Les Corses et les Highlanders se ressemblent : pauvreté agricole, structures claniques, fidélité religieuse. Tous exportent leurs fils comme mercenaires : les Écossais vers la France en vertu de la Old Alliance médiévale, les Corses vers l’Espagne du Roi catholique, la Rome pontificale (les gardes corses) et Venise (rempart de la chrétienté face au sultan ottoman). Le parallèle nourrit une fraternité imaginaire.

Champ de bataille de Culloden. La mémoire des pierres et de la lande. © JBN
La France soutient-elle efficacement les Stuart ?
Oui, mais de manière intermittente et souvent très insuffisante.

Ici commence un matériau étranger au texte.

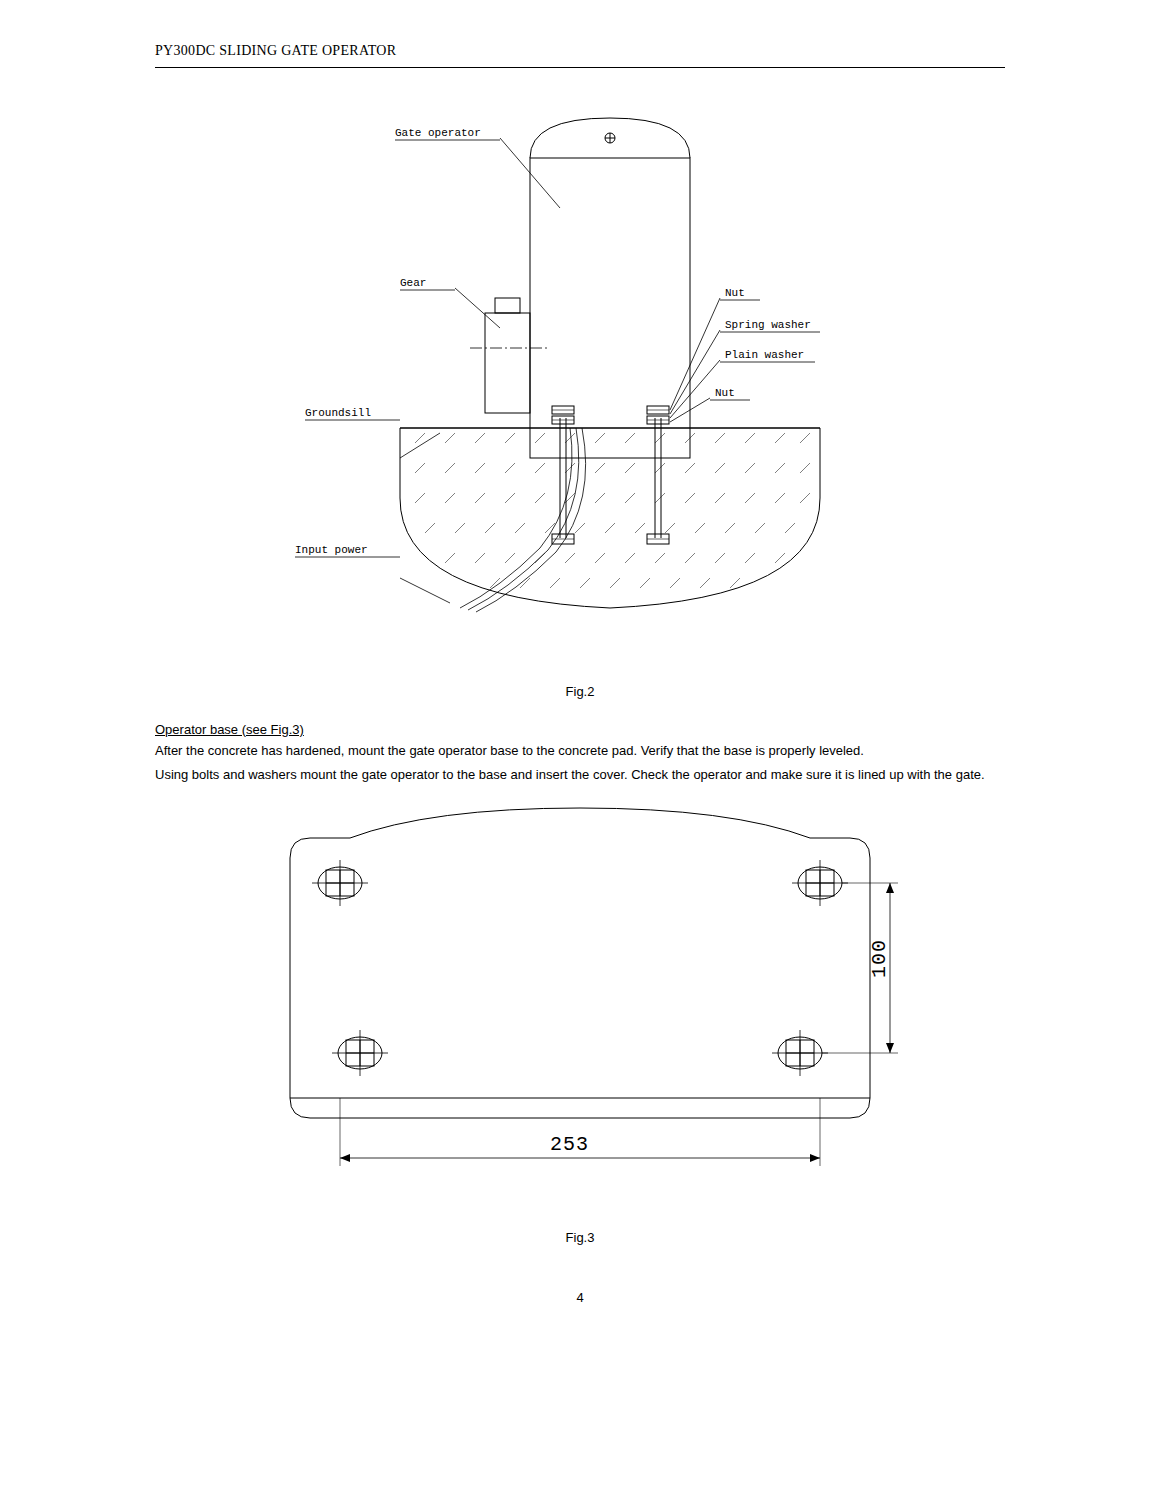PY300DC SLIDING GATE OPERATOR
Gate operator Gear Nut Spring washer Plain washer Nut Groundsill Input power
Fig.2
Operator base (see Fig.3)
After the concrete has hardened, mount the gate operator base to the concrete pad. Verify that the base is properly leveled.
Using bolts and washers mount the gate operator to the base and insert the cover. Check the operator and make sure it is lined up with the gate.
100 253
Fig.3
4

Louis XIV accueille certes Jacques II (fils de la sœur de Louis XIII) et sa famille, offre le château de Saint-Germain-en-Laye comme exil de sa cour, qu’il héberge, finance et nourrit. Mais après Utrecht (1713), il doit accepter les exigences de l’Angleterre hanovrienne et expulser les Stuart. Louis XV privilégie ses colonies : en 1745, il se concentre sur Louisbourg, le Canada, la Martinique, la Guadeloupe. Ainsi, lors de la grande révolte jacobite de 1745, la France promet de l’aide, mais ne l’apporte pas réellement. De plus, la supériorité de la marine britannique exclut toute aventure près des côtes anglaises, et la France se doit de ménager ses ressources et ses intérêts propres (le sucre des Antilles, le café, le coton, le tabac). Les jacobites ne reçoivent jamais le soutien massif qu’ils espéraient encore et qui aurait pu changer leur rêve et leurs fantasmes en histoire. C’est un soutien de circonstance, jamais une politique de long terme, jamais un vrai soutien militaire.
L’aventure écossaise de Charles-Édouard Stuart, dit Bonnie Prince Charlie, commence en 1745, lorsqu’il débarque en Écosse. Après de notables réussites, il est en 1747 à quelques kilomètres de Londres. À ce moment-là, a-t-il les moyens de renverser durablement les Hanovriens et de retrouver la couronne d’Angleterre ?
Il en a peut-être les moyens. Après sa victoire éclatante de Prestonpans, il marche vers le sud. Ses troupes atteignent Derby, à moins de 200 km de Londres. Le gouvernement hanovrien est paniqué, la capitale se prépare à l’évacuation. Mais les chefs de clans refusent de poursuivre : ils redoutent une campagne d’hiver et veulent rentrer au pays. Charles-Édouard veut marcher, mais il cède. C’est un moment charnière : s’il avait avancé, peut-être aurait-il pu rétablir les Stuart. Mais l’hésitation brise l’élan. La France, une fois encore, n’intervient pas efficacement. Elle attend la paix de 1748. C’est l’occasion manquée, la dernière grande chance jacobite.
“La bataille de Culloden marque la fin des rêves jacobites”
Cette aventure se termine à Culloden, le 16 avril 1746, par une défaite complète pour les Stuart. Comment évolue la cause jacobite de l’après-Culloden ?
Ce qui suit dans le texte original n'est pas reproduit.